The Ram Rebellion(126)
As political appointees went, Jackson wasn't a bad guy, Matt figured. "Me either," he admitted.
Bamberg, July, 1633
By July, five-year-old Amanda O'Brien seemed likely to become the most spoiled kid in Bamberg. Honorary grandparents and uncles were in competition. Until Stacey, taking a hard look at what was happening, brought home Gerhard and Emilia Kirchhof; orphans aged five and three, and gave Tom this melting look. She told him that she was pregnant again after the adoption went through.
John and Janie Kacere had acquired a couple of boys as foster children, but they were basically too old to be spoiled, both in their early teens. Both had been recommended by a Jesuit at the church the Kaceres attended as brilliant but poor and without known relatives. Farmers' sons, from rural villages that had been burned out. One from Weissenbrunn; one from Hummendorf. One burned by the Catholics from Kronach; one burned by the Protestants in revenge. Equal opportunity mayhem. Both villages had been confessionally mixed; neither set of raiders had bothered to stop and ascertain the confessional affiliation of their victims.
For the time being, they were attending the Latin school in Bamberg, with tutors to help them catch up, while John and Janie taught them English. In a couple of years, the Kaceres thought, they would be able to take them back to Grantville, to go to the high school there.
* * *
Reece Ellis, from the Special Commission on the Establishment of Religious Freedom, came up from Würzburg to see what Walt Miller and Matt Trelli had been doing. When he found out that Walt was down by Forchheim building a road and Matt was up by Kronach trying to figure out what, if anything, Vince Marcantonio and Cliff Priest could do next about the stalemate there, he was less than happy.
A lot of the things that Reece said made Matt feel awfully guilty. He knew that he should have been working on the commission stuff. It was assigned to him. But . . . he just didn't have time.
Vince Marcantonio handed Matt a handful of pamphlets. From Jenny Hinshaw, back in Grantville, he said.
The letter in the package explained things. Her husband, Guy, had just been sent off on some kind of special detached duty. She knew that he had written a briefing paper for the Bamberg team earlier, since he had been stationed in Bamberg uptime and had explored a lot of Franconia while he was there. Picking up tourist brochures, which he had squirreled away. She had stumbled across them the week before while she was looking through some boxes in the closet. There might be something useful; maybe not. In any case, they were welcome to use them, but she would like them back, please, when they were done. They were, after all, Guy's souvenirs. But she thought she would send the originals. Who knew? Maybe even the photos might be of some help.
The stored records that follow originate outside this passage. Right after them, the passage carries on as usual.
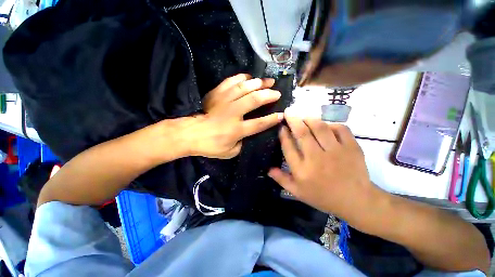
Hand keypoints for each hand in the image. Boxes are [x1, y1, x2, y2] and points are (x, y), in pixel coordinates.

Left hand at [171, 74, 282, 158]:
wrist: (189, 133)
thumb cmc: (209, 145)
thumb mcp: (229, 152)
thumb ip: (242, 144)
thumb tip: (248, 135)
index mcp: (237, 129)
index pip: (259, 123)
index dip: (272, 119)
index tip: (282, 114)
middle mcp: (233, 113)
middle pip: (254, 100)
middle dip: (268, 95)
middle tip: (277, 93)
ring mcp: (224, 101)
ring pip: (244, 88)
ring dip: (258, 83)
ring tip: (268, 81)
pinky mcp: (216, 94)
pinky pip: (230, 82)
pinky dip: (241, 78)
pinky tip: (248, 77)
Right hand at [268, 116, 382, 221]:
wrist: (356, 201)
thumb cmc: (323, 197)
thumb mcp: (298, 192)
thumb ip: (282, 179)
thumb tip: (268, 169)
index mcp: (302, 170)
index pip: (288, 147)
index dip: (283, 134)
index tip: (281, 127)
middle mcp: (317, 159)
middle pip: (302, 133)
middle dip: (293, 120)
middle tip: (288, 112)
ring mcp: (336, 152)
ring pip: (320, 128)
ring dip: (309, 119)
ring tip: (304, 117)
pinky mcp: (352, 148)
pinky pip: (340, 129)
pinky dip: (331, 124)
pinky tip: (326, 126)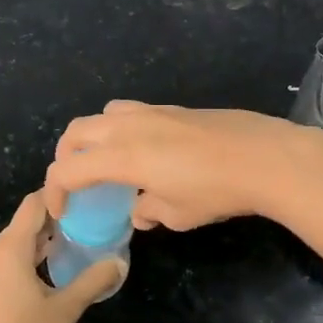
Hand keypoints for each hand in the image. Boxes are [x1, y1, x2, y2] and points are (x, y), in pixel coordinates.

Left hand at [0, 191, 121, 322]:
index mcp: (8, 249)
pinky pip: (0, 264)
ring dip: (37, 245)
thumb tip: (120, 263)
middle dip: (51, 224)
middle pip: (21, 225)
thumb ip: (93, 281)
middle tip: (82, 228)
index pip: (32, 204)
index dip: (56, 197)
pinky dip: (22, 262)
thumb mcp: (65, 310)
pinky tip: (41, 278)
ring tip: (67, 251)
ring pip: (10, 246)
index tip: (81, 202)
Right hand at [45, 101, 322, 231]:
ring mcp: (151, 112)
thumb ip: (147, 211)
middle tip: (75, 183)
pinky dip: (120, 130)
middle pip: (76, 132)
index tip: (63, 213)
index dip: (56, 191)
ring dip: (92, 137)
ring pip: (102, 115)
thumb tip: (140, 210)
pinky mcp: (173, 108)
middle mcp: (128, 127)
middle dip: (65, 157)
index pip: (68, 169)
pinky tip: (145, 153)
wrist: (265, 157)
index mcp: (121, 156)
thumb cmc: (216, 191)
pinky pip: (130, 112)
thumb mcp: (177, 214)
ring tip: (106, 162)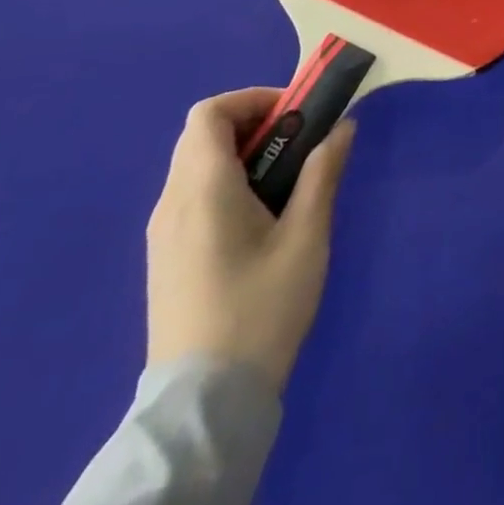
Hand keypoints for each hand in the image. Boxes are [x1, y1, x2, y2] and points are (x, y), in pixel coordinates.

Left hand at [146, 87, 356, 390]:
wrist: (205, 405)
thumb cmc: (261, 309)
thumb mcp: (306, 237)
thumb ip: (322, 173)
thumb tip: (341, 126)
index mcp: (202, 189)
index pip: (210, 113)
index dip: (253, 100)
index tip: (295, 116)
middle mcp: (171, 203)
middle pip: (201, 135)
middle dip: (252, 125)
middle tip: (298, 144)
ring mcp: (162, 234)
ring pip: (195, 166)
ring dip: (240, 154)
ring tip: (286, 182)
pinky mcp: (164, 259)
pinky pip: (191, 196)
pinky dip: (225, 183)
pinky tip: (259, 220)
One term caught Matt's eye. And one name. War of religion. You would think that even when people changed jobs, they would at least stay on the side of the same religion. Sometimes, it seemed, it was just a matter of personal advantage. Or ambition. One guy, an artillery general, Count Johann Philipp Cratz von Scharffenstein, had been in and out of Kronach in 1632 in his capacity as Emperor Ferdinand II's artillery general.
Back then, uptime, in 1633, he had been commander at Ingolstadt, took offense at something Duke Maximilian of Bavaria did or didn't do—the pamphlet wasn't very clear on that—and conspired to turn the Bavarian fortress over to Bernhard of Saxe-Weimar. Who, uptime, had still been fighting for the Swedes. The whole thing got extremely confusing. Scharffenstein's plot didn't succeed, but he managed to get away. The upshot had been that in 1634, Scharffenstein, who had helped set up Kronach's defenses when he was on the "Catholic" side had switched sides and turned up as a commander in the "Protestant" army that put the city under siege.
More and more, these days, Matt had a bad taste in his mouth.
Kronach, August, 1633
Carl Neustetter did not know where the plague had come from. It had started the month before. Plague, certainly. Over a hundred people had died, already. If the observers outside the walls were keeping track, they should be counting the funerals.
It certainly did not help that there was no place to bury the dead except inside the walls.
Unless, of course, they wanted to open the gates.
The besiegers had offered a parley. They had not, naturally enough, offered to allow the city to send out its dead for burial. Or to allow the living to leave. The standard way to handle plague was to quarantine it as far as possible.
Neustetter wanted to open the gates. Wolf Philip von Dornheim did not. But, then, he was no longer the bishop's relative. The bishop was dead in his exile. Neustetter had not received any news by way of a human being for nearly three months, but he had always kept a loft of carrier pigeons, as did one of his old friends in Bamberg.